[Work item]
Work out the count of lines in the listing below that include "картофельный". Give that count alone.

[Data records]

▼

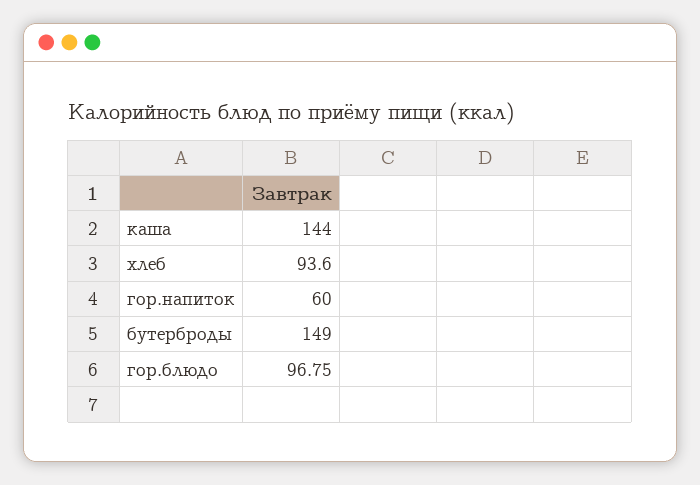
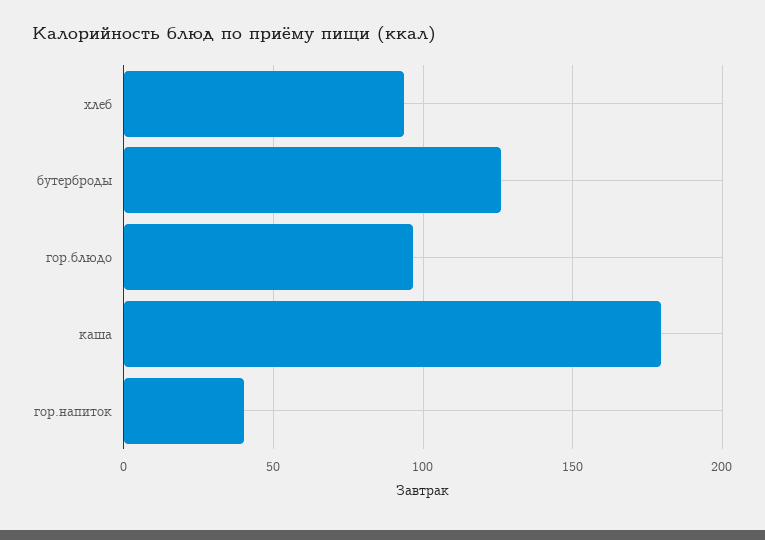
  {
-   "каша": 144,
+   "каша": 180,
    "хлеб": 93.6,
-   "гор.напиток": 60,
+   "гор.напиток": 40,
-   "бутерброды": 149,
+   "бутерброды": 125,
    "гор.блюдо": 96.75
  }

▲
▼

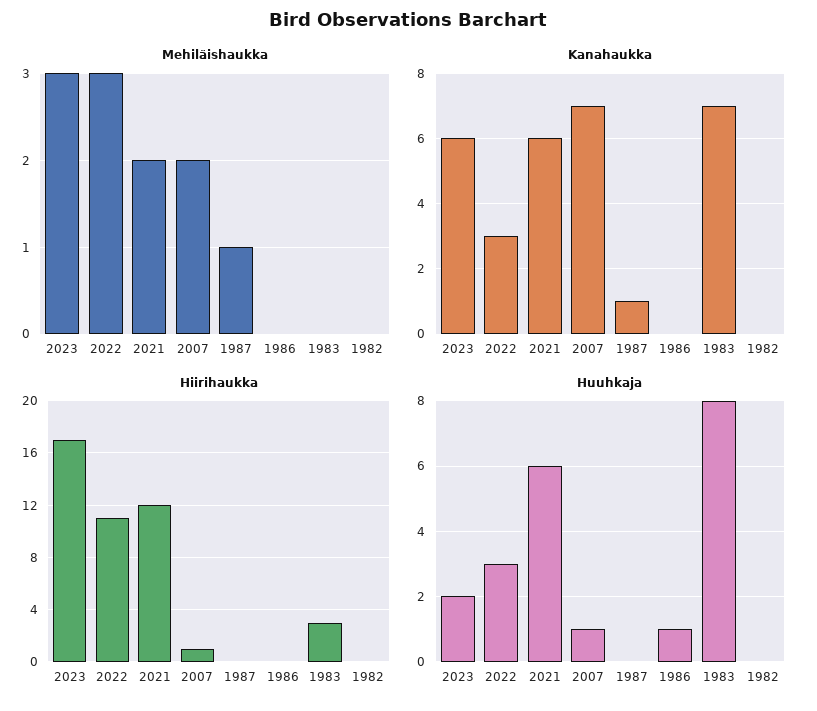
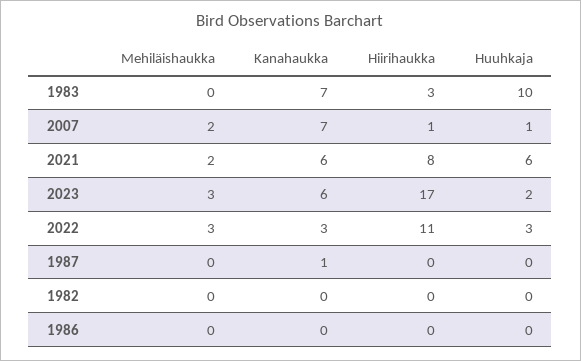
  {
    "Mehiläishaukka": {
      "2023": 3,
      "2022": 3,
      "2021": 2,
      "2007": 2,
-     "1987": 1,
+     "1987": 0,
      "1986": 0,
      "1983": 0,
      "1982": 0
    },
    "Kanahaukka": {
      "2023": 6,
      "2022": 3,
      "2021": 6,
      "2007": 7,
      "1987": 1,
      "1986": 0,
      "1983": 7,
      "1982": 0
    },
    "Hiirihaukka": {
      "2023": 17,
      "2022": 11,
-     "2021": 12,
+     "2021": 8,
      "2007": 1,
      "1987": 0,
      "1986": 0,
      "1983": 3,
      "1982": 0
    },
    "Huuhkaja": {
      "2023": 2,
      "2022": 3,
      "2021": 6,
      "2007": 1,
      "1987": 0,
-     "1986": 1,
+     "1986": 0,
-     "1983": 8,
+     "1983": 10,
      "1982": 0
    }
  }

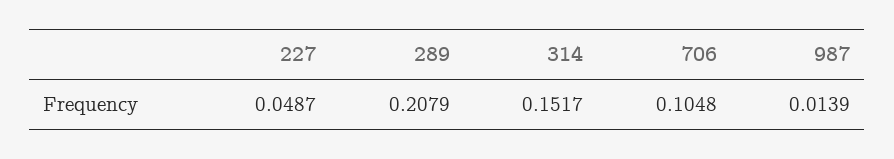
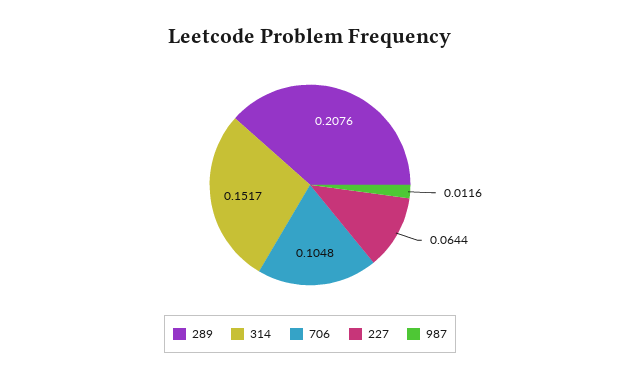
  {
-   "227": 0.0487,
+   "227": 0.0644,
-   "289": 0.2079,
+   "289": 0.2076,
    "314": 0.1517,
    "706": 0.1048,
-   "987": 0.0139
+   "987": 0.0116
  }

▲
▼

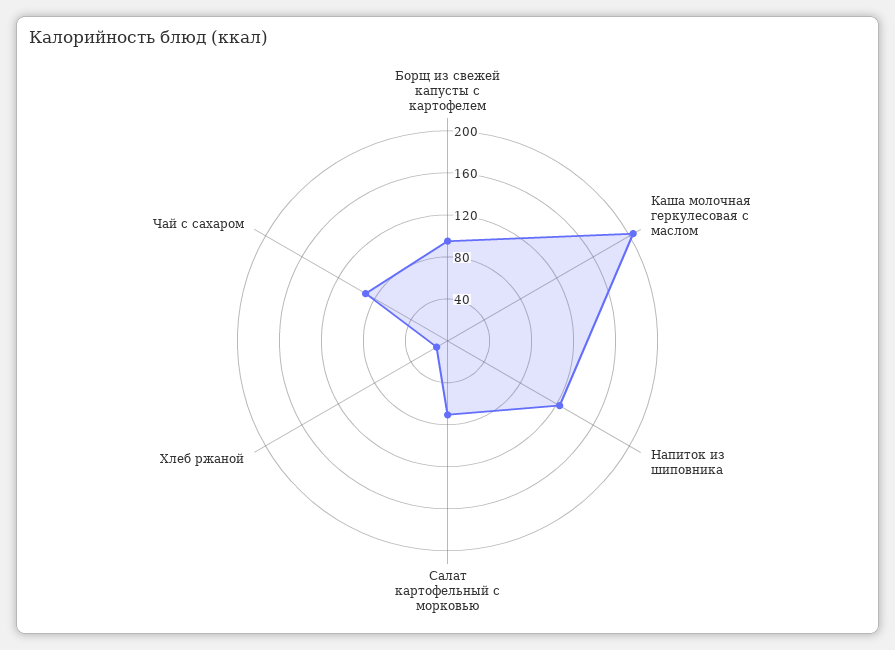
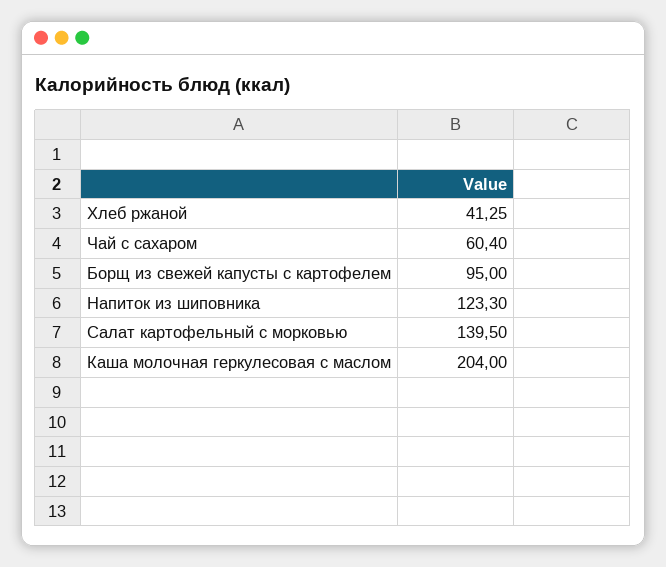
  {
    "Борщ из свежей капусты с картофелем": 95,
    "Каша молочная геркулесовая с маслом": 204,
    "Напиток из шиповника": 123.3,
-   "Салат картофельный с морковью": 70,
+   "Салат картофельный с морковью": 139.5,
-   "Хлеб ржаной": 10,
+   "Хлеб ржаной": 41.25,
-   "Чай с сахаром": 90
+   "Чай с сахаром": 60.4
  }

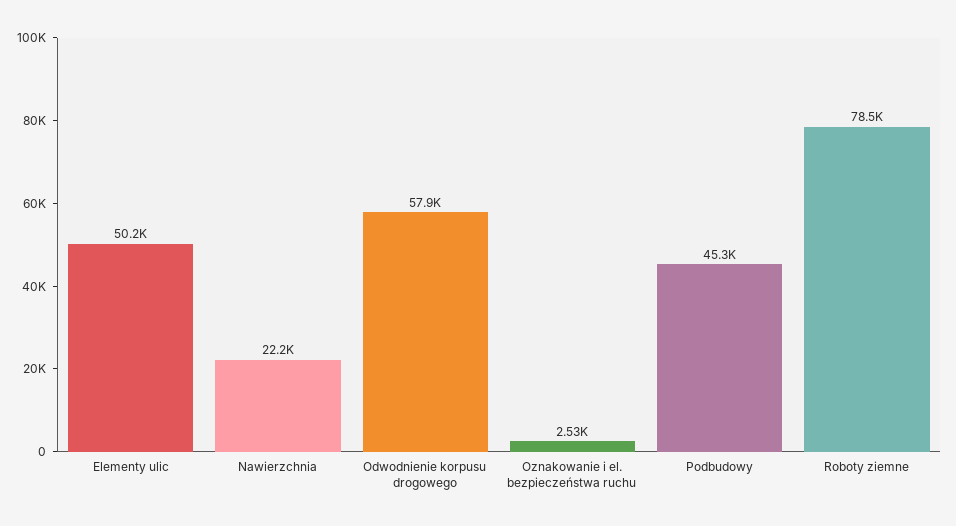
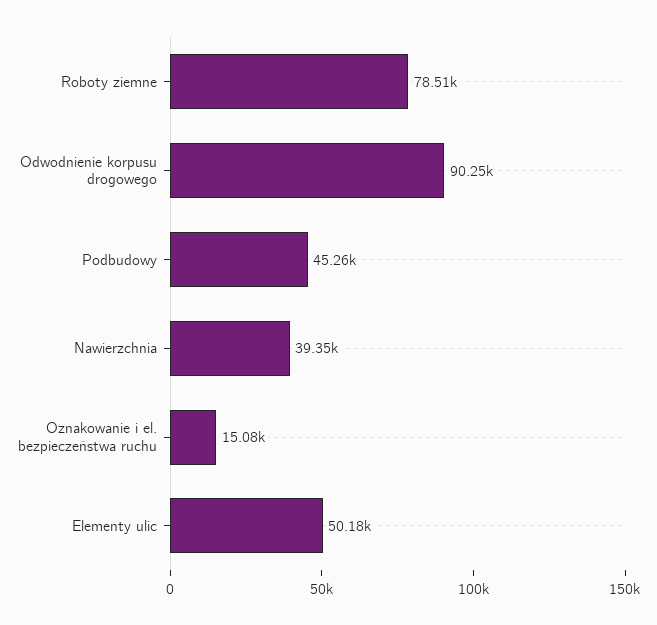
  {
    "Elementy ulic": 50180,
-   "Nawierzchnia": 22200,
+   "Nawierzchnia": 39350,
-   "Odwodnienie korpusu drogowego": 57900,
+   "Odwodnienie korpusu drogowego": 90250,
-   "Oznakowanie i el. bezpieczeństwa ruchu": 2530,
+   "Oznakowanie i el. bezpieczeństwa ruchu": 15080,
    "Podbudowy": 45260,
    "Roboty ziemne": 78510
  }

▲

[Response box]
2